◆ **Work order A**:
In the listing, start at its first line and stop after the line containing "마지막 두 경기에서 이들을". Rewrite those lines with "Paris" replaced by "Lyon" and everything else unchanged.

◆ **Given text**:
· · · · · · ·
By Dan Gifford

Firing Line

Amid all the specious rhetoric about banning AR-15s and other "weapons of war" from civilian hands that have often been used in the highly publicized mass murder of strangers or casual acquaintances (the basic definition of a "mass shooting"), there's a cogent question that's never asked:

Why didn't we have such mass murders when real war zone souvenir weapons were stashed in homes around the country and machine guns could be purchased by mail from magazine ads with almost no questions asked?

The answer, according to a joint op-ed published in the Philadelphia Inquirer by University of Pennsylvania law professor Amy Wax and University of California, San Diego law prof Larry Alexander, is that American society had a solid foundation of strong bourgeois Judeo-Christian cultural values that proscribed such acts and held people, not things, responsible for their actions. Both profs are now the recipients of scathing "woke culture" hate speech rhetoric as "white supremacists" for also pointing out another rational truth: All cultures are not of equal value compared to the bourgeois values which have been an intrinsic strength of western society long before America existed.
· · · · · · ·
◆ **Work order B**:
In the opinion piece, which newspaper published the joint op-ed by Amy Wax and Larry Alexander?
· · · · · · ·
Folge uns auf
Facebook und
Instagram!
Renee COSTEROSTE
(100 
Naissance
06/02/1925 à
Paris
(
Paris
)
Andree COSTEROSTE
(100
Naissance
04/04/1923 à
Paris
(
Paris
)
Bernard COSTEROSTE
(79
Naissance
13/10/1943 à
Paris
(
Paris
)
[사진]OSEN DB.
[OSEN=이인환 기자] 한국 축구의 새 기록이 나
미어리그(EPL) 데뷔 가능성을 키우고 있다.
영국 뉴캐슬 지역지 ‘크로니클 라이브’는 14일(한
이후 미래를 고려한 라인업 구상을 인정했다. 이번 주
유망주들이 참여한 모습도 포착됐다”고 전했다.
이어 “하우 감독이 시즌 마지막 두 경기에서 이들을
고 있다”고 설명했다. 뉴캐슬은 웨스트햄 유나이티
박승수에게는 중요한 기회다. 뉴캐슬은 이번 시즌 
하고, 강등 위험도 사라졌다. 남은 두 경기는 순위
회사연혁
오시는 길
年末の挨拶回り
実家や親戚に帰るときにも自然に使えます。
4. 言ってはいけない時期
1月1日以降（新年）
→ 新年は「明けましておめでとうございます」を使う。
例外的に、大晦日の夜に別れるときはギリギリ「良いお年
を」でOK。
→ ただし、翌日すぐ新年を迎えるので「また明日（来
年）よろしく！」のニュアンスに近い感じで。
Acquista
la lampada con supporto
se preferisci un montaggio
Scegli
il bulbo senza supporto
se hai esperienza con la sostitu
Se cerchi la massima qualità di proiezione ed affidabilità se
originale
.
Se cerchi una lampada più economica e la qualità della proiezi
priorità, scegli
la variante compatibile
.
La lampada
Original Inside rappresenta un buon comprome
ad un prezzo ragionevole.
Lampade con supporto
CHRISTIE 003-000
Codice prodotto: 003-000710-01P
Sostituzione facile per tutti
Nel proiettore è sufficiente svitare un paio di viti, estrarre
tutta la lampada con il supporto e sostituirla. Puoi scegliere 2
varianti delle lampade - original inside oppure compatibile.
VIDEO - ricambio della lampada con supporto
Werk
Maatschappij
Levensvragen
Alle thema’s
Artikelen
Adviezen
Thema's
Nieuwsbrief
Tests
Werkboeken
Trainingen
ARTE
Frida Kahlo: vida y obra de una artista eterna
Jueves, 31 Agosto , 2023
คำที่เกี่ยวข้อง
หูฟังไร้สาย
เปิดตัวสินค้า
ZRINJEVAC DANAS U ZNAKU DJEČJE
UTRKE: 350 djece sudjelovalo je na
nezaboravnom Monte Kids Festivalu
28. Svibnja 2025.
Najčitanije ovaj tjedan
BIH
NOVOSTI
· · · · · · ·
◆ **Exercise output A**:
Folge uns auf
Facebook und
Instagram!
Renee COSTEROSTE
(100 
Naissance
06/02/1925 à
Lyon
(
Lyon
)
Andree COSTEROSTE
(100
Naissance
04/04/1923 à
Lyon
(
Lyon
)
Bernard COSTEROSTE
(79
Naissance
13/10/1943 à
Lyon
(
Lyon
)
[사진]OSEN DB.
[OSEN=이인환 기자] 한국 축구의 새 기록이 나
미어리그(EPL) 데뷔 가능성을 키우고 있다.
영국 뉴캐슬 지역지 ‘크로니클 라이브’는 14일(한
이후 미래를 고려한 라인업 구상을 인정했다. 이번 주
유망주들이 참여한 모습도 포착됐다”고 전했다.
이어 “하우 감독이 시즌 마지막 두 경기에서 이들을

◆ **Exercise output B**:
The Philadelphia Inquirer